=== AIM OF THE TASK ===
Copy every line of text in the data below exactly as it appears. Leave the pictures out of your answer.

=== DATA TO EXAMINE ===
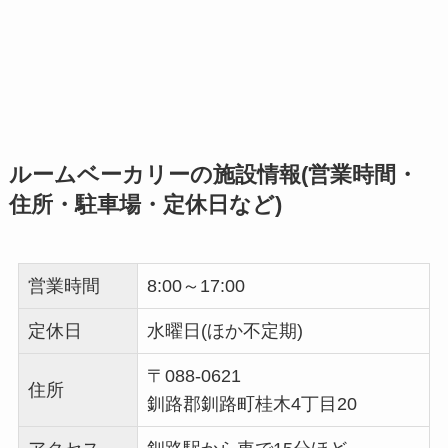
ルームベーカリーの施設情報(営業時間・
住所・駐車場・定休日など)
営業時間
8:00～17:00
定休日
水曜日(ほか不定期)
〒088-0621
住所
釧路郡釧路町桂木4丁目20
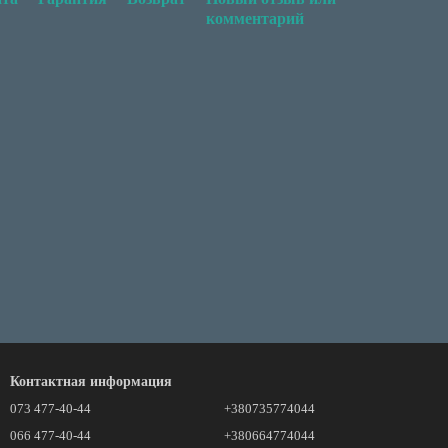
комментарий
Контактная информация
073 477-40-44
+380735774044
066 477-40-44
+380664774044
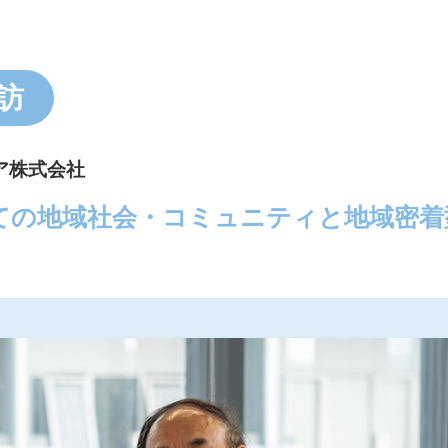
訪
ア株式会社
ての地域社会・コミュニティと地域密着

=== RESPONSE ===
ルームベーカリーの施設情報(営業時間・
住所・駐車場・定休日など)
営業時間
8:00～17:00
定休日
水曜日(ほか不定期)
〒088-0621
住所
釧路郡釧路町桂木4丁目20
комментарий
Контактная информация
073 477-40-44
+380735774044
066 477-40-44
+380664774044
訪
ア株式会社
ての地域社会・コミュニティと地域密着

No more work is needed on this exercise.